SPIRA: I provide liaison for certain countries overseas in terms of their adult
treatment program. So I’m liaison for Ukraine and central Asia, which are
focal epidemics primarily among IV drug users, and also for Kenya and Tanzania
and Mozambique, which are more generalized epidemics. So there are a lot of
areas that have been changing over the years in terms of the eligibility for HIV
treatment or antiretroviral treatment. Right now the WHO is recommending
shifting to ‘test and treat,’ meaning everyone who is found to be infected
should be treated as soon as possible, so that’s an exciting time.

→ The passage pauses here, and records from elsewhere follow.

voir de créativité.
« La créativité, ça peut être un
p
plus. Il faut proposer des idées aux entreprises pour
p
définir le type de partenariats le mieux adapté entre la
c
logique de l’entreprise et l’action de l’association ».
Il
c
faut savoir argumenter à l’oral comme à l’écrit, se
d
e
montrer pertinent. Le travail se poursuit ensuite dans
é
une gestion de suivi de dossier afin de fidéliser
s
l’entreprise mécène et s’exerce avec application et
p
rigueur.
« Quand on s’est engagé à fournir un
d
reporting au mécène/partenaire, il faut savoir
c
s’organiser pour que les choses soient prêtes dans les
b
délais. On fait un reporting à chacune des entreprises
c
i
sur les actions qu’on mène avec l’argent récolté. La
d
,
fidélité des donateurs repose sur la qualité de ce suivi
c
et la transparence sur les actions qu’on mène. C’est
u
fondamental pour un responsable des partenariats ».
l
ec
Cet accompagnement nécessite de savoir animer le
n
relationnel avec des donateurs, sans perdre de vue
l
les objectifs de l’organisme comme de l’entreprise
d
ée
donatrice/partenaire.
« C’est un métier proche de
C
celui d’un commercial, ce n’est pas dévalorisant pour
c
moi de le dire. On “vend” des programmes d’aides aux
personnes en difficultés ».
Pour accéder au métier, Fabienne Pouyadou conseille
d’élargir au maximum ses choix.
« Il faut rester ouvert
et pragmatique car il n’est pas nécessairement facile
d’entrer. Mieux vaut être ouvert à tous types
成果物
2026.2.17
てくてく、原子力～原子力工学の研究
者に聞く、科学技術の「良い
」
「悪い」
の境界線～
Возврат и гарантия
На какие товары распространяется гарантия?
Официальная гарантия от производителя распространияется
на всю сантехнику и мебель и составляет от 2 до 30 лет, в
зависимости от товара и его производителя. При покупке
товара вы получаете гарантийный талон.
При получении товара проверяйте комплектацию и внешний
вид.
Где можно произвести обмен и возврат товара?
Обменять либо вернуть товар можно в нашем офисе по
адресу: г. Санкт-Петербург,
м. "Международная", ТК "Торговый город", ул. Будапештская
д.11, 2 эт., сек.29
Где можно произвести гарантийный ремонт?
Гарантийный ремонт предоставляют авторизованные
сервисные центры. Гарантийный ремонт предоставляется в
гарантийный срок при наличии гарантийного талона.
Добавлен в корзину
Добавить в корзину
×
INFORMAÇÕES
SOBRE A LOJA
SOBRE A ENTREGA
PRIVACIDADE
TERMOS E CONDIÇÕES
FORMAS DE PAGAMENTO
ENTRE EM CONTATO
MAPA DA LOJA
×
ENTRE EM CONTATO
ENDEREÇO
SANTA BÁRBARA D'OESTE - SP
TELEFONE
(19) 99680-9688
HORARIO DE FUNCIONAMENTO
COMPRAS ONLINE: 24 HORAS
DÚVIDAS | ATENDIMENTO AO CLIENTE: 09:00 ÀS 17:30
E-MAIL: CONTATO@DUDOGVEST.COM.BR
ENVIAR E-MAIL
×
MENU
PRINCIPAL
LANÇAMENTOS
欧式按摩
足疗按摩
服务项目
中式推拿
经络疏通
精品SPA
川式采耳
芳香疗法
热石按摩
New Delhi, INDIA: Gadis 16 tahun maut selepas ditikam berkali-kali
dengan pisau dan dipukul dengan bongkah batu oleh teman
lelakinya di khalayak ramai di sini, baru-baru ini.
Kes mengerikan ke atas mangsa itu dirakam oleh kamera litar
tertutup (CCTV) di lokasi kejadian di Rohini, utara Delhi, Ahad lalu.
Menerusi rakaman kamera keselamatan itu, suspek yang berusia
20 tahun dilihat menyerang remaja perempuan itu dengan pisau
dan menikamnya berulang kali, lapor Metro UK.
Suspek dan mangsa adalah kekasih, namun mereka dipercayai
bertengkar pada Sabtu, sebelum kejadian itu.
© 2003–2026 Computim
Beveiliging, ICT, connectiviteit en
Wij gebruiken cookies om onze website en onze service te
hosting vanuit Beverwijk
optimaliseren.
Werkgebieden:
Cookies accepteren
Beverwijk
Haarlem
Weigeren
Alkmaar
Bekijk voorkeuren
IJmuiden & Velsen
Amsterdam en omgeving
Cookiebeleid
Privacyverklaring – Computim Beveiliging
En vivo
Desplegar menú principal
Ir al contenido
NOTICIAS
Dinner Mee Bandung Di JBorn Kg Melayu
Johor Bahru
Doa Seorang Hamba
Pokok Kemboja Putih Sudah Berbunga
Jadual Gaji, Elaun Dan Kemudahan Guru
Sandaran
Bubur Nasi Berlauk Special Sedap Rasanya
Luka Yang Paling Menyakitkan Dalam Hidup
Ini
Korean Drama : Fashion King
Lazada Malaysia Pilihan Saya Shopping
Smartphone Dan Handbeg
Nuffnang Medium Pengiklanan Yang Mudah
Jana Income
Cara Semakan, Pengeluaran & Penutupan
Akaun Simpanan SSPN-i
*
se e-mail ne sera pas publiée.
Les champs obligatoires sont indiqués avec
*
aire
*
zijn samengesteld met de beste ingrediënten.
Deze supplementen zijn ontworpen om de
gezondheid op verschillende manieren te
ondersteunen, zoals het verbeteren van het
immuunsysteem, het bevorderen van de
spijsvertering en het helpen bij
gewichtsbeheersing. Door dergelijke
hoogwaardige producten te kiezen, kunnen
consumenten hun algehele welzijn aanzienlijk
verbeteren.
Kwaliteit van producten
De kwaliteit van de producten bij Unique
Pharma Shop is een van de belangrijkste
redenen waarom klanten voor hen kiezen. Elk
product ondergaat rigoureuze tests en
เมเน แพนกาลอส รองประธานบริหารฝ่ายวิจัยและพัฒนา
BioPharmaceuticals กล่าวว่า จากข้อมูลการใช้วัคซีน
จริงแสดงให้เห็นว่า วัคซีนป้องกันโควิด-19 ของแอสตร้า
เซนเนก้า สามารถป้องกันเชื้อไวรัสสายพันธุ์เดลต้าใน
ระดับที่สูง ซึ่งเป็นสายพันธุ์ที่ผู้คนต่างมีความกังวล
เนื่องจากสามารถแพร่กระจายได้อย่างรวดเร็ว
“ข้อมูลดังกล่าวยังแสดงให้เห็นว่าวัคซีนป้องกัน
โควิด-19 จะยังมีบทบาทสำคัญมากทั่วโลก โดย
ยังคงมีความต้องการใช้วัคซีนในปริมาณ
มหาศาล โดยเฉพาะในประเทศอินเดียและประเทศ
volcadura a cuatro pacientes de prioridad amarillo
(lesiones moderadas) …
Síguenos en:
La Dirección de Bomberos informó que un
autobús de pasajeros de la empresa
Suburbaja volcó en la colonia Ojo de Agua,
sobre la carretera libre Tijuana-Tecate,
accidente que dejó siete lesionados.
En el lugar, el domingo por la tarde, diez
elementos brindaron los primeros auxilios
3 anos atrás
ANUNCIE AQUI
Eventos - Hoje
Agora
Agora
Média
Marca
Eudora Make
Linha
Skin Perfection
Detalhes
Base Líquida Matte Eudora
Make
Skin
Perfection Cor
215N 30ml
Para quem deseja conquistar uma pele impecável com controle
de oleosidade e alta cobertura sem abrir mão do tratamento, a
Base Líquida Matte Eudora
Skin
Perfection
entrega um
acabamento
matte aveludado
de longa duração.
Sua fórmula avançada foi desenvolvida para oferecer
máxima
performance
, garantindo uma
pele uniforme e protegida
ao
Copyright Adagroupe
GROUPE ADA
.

Viral load testing, which wasn’t available in the past due to cost and other
infrastructure aspects, is now becoming more available in countries and is being
00:59:00recommended as the means of following patients to make sure that their virus is
suppressed. WHO came out with a 90-90-90 program, where you want 90% of the
people who are infected to know their status, 90% of them to be started on
antiretroviral therapy, and 90% of them to have their virus suppressed, meaning
have an undetectable viral load. Working to achieve that has been very exciting.
Our previous division director, Dr. Birx, is now the Global AIDS Coordinator in
Washington, and she’s instituted a lot of major changes in how we approach
this, emphasizing the use of evidence to see where we put our funding and using
data to evaluate the impact of that funding to try to concentrate on geographic
areas where we’ll have the greatest impact. So it’s been an exciting time
just in the past year trying to keep up with that and put into practice what
01:00:00she’s been recommending.
So it’s an exciting time here. Because we’re using data much more
frequently, there’s much more data to look at and it’s coming in on a
quarterly basis. So there’s a lot more work both for our headquarters teams
and our in-country teams to keep up with this and also to maintain the quality
of the services that we’re providing. We’re doing much more these years to
monitor the quality of our programs overseas as well.
MILLER: It’s been fascinating, Tom. Any closing thoughts?
SPIRA: Well, it’s been an exciting 30 or more years. Before I started HIV
work, I was working on other immunodeficiency diseases, but those are few and
far between. I think that work helped in terms of being easier for me to
actually transfer into this area and have some contributions here, and I hope to
01:01:00be able to do that for a few more years.
MILLER: Well, I do too. Thanks very much.